Reproduce only the lines of the material below that start at the line containing "847 237 1.17" and stop at the line containing "642 108 3.73". Keep both end lines.

> [Task inputs]:
*-*-*

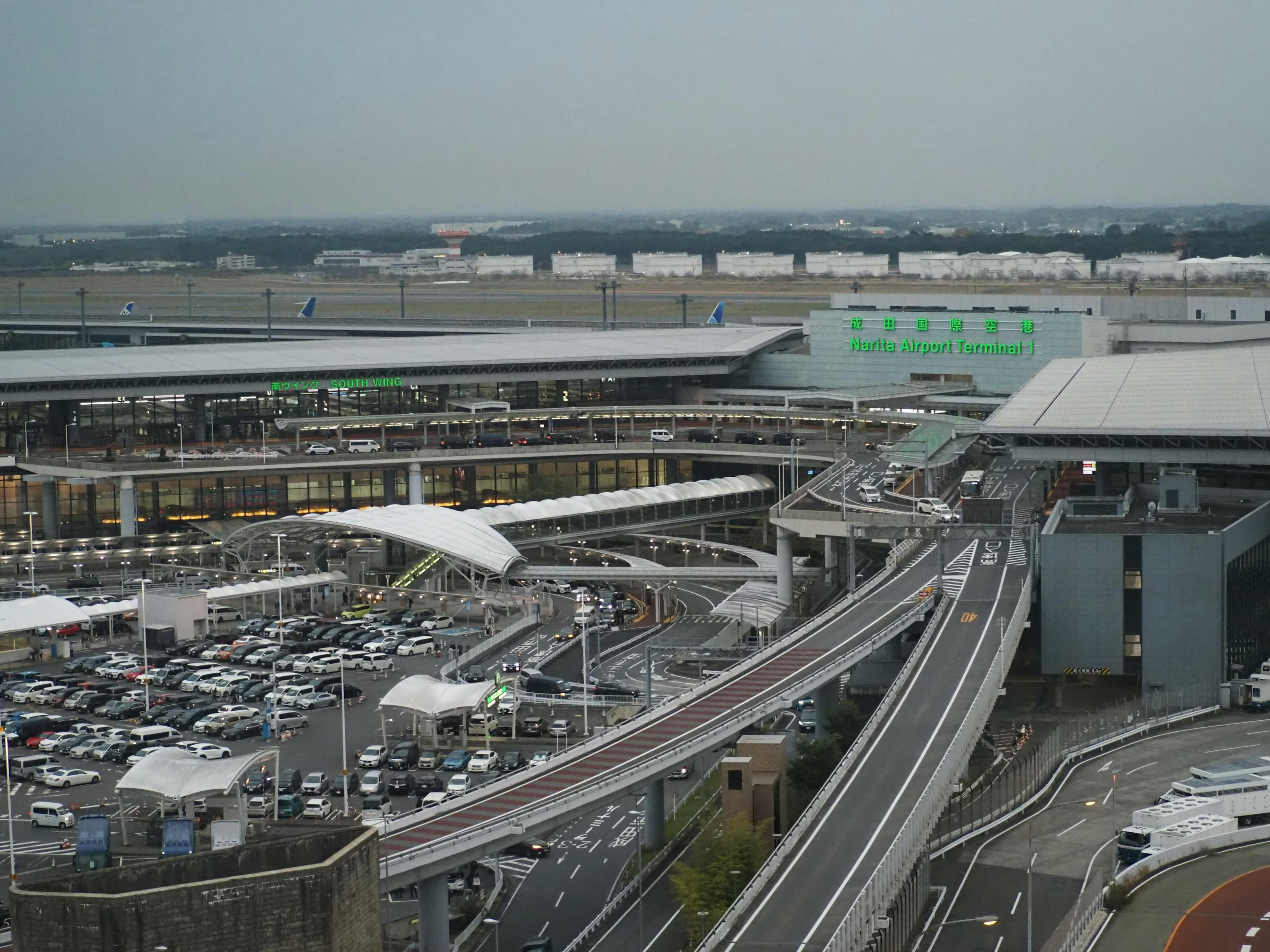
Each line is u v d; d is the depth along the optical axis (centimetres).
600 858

*-*-*

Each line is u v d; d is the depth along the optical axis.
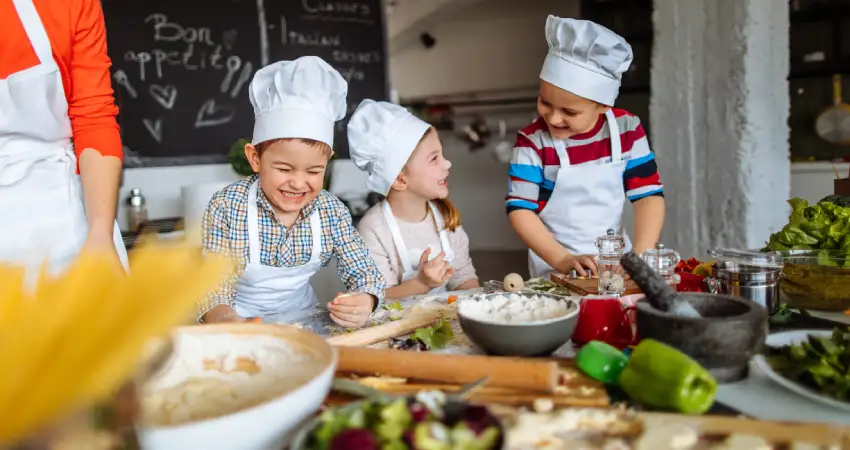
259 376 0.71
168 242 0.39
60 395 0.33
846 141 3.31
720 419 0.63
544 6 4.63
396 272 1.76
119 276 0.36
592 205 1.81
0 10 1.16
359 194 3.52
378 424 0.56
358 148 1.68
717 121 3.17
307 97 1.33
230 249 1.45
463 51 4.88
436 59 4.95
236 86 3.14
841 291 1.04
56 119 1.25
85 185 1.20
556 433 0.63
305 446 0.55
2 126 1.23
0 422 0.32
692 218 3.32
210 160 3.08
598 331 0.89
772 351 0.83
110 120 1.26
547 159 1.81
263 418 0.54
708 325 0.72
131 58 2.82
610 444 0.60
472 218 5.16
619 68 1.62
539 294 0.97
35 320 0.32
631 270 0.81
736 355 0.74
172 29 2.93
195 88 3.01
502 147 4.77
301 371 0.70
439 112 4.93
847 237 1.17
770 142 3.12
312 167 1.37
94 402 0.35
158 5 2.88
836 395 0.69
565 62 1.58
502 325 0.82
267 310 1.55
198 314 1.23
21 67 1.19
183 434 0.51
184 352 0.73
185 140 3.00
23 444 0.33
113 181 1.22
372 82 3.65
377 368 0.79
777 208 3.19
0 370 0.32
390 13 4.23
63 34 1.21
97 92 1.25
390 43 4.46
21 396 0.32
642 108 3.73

*-*-*

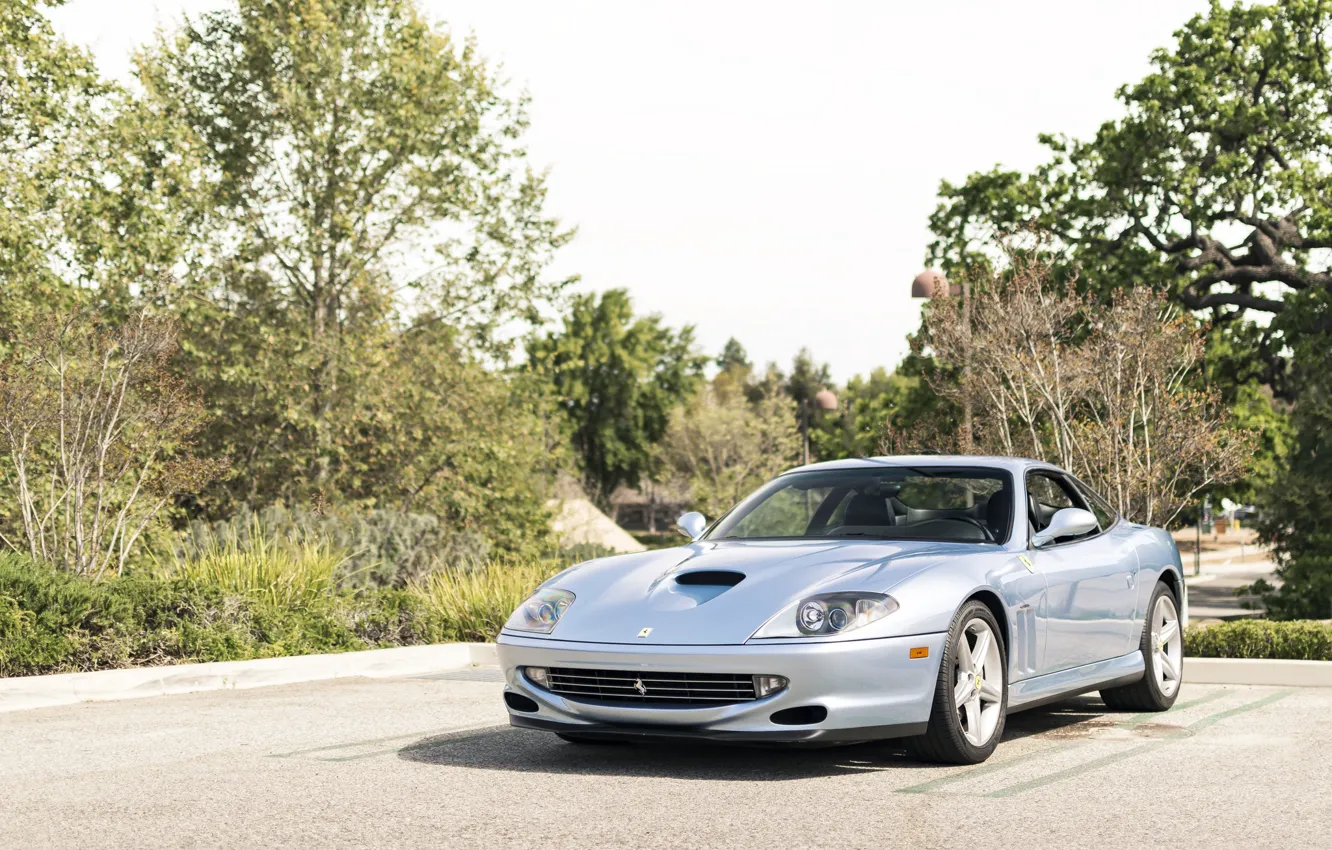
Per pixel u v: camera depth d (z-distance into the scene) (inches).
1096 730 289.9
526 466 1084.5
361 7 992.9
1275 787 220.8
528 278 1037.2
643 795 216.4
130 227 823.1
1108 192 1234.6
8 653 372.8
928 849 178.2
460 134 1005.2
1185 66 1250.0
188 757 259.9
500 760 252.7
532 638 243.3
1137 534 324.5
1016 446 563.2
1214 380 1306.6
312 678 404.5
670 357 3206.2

*-*-*

> [Answer to the exercise]:
847 237 1.17
770 142 3.12
312 167 1.37
94 402 0.35
158 5 2.88
836 395 0.69
565 62 1.58
502 325 0.82
267 310 1.55
198 314 1.23
21 67 1.19
183 434 0.51
184 352 0.73
185 140 3.00
23 444 0.33
113 181 1.22
372 82 3.65
377 368 0.79
777 208 3.19
0 370 0.32
390 13 4.23
63 34 1.21
97 92 1.25
390 43 4.46
21 396 0.32
642 108 3.73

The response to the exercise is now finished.